I chose the passage on page 220 and 221 about how you can’t steal a gift. Naturally the first place I checked was the key, which led me to the musician, Dizzy Gillespie. A Google search of the name and the quote gave me the book “You can’t steal a gift” by Gene Lees, documenting the similarities between musicians and their craft, including race. The book takes a “colorblind” approach, documenting both the positives and negatives of racism in the industry, but at its core, the author writes to celebrate the characters of four musicians in particular, including Dizzy Gillespie.

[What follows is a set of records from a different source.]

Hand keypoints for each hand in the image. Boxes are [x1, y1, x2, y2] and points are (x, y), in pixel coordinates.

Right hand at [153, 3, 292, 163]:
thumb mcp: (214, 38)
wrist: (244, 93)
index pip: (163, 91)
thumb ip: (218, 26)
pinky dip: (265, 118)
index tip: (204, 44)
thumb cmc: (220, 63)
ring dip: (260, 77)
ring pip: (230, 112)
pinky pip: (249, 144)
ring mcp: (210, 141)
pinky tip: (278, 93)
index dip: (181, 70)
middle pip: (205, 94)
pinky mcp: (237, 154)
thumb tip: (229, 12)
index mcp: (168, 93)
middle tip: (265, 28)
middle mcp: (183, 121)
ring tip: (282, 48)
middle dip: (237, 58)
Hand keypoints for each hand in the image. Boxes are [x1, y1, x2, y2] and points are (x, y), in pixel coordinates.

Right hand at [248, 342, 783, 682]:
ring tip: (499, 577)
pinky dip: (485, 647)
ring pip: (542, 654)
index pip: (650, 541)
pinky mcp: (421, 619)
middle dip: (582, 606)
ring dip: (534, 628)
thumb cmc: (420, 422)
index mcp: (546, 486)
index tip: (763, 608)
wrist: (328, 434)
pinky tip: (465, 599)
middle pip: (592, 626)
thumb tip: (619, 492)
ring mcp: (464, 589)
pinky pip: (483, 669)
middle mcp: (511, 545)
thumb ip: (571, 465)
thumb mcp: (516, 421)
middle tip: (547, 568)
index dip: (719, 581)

The passage and its source are drastically different: one is a quote from a musician, the other delineates the hard economics of a “gift economy.” At first, I found this exceedingly odd, how Lethem transforms a heartwarming mentality into concrete cause and effect market economics. Moreover, the original topic, music, has been changed to the aforementioned market economics, the two of which could be any more unlike. However, what I soon realized was that the target audiences for both were drastically different, and therefore the argument had to be framed drastically differently. Though Gillespie says his quote to reporters on the subject of music, an innately free art, Lethem has to argue this point to businessmen, the people who withhold their “gifts” from the market. Once this frame of reference is taken into account, the transformation is much more understandable. Personally, I couldn’t recognize this passage as plagiarism by any stretch of the imagination. In a university setting, the passage wouldn’t be flagged as being plagiarized at the very least. What I understood from this exercise is that quotes and sources need to be properly synthesized into your own writing. Lethem does this so skillfully that citing a source in the midst of his writing would feel jarring. Ultimately, Lethem’s writing supports his own point in saying that eventually, writing tends to mesh together until you can’t tell if it’s one author’s ar another’s.